_Data provided_
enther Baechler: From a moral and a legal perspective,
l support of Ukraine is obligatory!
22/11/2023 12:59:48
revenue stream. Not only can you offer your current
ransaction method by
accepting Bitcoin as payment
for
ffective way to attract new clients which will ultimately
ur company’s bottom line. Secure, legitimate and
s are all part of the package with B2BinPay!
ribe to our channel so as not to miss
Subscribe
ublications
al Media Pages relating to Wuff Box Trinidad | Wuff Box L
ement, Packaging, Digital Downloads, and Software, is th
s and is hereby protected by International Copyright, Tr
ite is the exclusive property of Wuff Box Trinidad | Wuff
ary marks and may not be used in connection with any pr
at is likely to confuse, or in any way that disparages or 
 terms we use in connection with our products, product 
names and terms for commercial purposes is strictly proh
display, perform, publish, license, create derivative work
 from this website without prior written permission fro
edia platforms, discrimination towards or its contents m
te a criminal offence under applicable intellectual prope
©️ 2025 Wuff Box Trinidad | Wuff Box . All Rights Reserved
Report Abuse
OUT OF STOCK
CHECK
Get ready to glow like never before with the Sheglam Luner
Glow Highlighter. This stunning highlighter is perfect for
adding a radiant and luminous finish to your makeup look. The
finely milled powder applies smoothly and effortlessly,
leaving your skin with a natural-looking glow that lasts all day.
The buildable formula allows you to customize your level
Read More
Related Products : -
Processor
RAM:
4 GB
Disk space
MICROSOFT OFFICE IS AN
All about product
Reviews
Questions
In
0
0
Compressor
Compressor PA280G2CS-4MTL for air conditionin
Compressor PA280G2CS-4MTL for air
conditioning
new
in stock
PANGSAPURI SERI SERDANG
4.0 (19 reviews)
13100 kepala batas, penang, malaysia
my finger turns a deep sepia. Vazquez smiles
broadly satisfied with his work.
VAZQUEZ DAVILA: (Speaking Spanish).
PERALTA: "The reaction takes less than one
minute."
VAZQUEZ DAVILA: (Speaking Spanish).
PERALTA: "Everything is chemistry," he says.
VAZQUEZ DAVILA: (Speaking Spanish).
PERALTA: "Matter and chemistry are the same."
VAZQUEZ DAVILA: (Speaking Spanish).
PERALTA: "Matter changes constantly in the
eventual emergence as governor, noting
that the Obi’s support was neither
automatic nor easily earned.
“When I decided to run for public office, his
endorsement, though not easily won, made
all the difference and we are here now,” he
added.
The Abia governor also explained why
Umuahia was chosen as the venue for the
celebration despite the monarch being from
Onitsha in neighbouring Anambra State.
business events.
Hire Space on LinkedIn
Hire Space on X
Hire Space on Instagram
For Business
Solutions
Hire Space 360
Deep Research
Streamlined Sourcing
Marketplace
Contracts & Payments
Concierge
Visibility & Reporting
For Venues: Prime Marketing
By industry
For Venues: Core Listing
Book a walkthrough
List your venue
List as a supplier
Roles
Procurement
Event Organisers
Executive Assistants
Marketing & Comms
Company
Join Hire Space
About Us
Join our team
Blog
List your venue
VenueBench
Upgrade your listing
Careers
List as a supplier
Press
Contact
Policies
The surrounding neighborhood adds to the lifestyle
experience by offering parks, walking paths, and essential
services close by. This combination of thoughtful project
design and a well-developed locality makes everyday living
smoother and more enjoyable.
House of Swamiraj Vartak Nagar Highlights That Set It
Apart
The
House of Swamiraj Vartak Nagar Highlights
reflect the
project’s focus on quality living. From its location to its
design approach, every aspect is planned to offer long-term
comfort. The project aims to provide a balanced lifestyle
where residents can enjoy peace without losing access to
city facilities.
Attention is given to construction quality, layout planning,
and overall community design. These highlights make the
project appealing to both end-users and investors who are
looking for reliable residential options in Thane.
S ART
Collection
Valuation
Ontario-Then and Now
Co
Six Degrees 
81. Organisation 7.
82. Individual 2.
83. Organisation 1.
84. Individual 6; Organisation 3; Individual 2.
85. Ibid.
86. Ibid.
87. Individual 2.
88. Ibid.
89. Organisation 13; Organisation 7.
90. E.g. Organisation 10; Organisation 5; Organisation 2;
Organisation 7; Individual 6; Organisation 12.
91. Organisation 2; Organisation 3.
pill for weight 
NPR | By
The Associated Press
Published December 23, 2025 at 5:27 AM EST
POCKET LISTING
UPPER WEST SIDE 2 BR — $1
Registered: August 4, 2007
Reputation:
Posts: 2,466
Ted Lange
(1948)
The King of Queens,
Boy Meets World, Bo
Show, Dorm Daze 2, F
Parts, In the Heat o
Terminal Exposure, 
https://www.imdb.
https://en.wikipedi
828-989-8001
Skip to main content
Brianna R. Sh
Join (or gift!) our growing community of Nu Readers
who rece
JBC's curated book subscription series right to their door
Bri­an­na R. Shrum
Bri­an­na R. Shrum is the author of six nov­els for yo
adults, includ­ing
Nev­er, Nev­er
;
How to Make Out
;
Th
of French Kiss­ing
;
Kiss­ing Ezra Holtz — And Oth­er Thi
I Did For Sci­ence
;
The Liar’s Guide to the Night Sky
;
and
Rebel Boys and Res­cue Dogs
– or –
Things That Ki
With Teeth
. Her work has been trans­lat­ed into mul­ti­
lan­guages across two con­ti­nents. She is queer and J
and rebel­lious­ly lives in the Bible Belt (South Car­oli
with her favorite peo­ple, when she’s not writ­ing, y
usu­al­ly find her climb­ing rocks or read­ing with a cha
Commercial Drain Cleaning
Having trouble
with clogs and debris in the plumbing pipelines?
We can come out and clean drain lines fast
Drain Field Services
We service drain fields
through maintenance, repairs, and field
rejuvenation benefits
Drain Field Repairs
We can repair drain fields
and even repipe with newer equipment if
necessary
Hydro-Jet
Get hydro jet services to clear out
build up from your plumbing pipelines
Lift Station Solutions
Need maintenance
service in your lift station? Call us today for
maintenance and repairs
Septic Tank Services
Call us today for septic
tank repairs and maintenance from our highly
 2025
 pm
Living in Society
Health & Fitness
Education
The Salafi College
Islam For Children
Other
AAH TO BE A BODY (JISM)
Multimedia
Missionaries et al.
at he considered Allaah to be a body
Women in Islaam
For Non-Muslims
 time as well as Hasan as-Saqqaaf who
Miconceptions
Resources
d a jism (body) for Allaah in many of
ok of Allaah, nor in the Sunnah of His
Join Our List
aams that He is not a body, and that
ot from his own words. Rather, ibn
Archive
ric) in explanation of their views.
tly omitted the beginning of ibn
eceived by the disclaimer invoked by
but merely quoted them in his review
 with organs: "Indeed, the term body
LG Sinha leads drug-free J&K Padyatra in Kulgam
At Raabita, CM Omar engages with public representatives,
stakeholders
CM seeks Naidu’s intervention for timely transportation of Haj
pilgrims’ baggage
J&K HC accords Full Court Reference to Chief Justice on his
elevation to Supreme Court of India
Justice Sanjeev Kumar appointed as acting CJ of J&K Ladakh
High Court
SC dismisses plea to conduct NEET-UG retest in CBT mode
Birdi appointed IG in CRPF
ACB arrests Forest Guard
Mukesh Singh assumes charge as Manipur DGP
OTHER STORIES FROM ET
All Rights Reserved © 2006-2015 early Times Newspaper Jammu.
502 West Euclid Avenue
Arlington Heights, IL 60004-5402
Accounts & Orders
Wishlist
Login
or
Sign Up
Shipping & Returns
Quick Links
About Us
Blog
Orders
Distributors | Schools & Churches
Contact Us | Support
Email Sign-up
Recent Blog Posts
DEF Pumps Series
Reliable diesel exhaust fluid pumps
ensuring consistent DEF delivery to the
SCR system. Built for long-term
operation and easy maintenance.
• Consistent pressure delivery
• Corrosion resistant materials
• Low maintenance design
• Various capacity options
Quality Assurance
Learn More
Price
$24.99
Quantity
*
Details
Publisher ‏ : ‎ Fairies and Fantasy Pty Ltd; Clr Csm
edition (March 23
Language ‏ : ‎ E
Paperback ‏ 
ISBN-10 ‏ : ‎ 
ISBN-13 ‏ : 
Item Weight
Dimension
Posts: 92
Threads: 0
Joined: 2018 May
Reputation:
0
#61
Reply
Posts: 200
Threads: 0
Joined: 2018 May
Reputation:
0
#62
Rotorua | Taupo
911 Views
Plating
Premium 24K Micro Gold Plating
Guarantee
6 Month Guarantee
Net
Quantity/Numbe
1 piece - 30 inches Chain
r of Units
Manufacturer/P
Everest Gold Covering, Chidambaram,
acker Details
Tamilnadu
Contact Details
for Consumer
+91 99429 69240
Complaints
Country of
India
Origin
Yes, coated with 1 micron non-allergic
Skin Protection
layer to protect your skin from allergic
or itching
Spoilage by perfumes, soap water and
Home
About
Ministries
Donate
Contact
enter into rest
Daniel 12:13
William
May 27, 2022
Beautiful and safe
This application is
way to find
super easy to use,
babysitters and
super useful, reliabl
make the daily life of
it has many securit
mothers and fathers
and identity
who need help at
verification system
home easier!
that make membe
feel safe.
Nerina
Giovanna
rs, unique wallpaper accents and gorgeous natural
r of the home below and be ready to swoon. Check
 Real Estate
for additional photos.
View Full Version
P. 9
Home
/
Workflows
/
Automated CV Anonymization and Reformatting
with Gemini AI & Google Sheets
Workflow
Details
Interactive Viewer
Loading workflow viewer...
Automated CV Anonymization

_Work instruction_
Copy the lines from the first one through the one containing "al Media Pages" with no changes.

_Task answer_
enther Baechler: From a moral and a legal perspective,
l support of Ukraine is obligatory!
22/11/2023 12:59:48
revenue stream. Not only can you offer your current
ransaction method by
accepting Bitcoin as payment
for
ffective way to attract new clients which will ultimately
ur company’s bottom line. Secure, legitimate and
s are all part of the package with B2BinPay!
ribe to our channel so as not to miss
Subscribe
ublications
al Media Pages relating to Wuff Box Trinidad | Wuff Box L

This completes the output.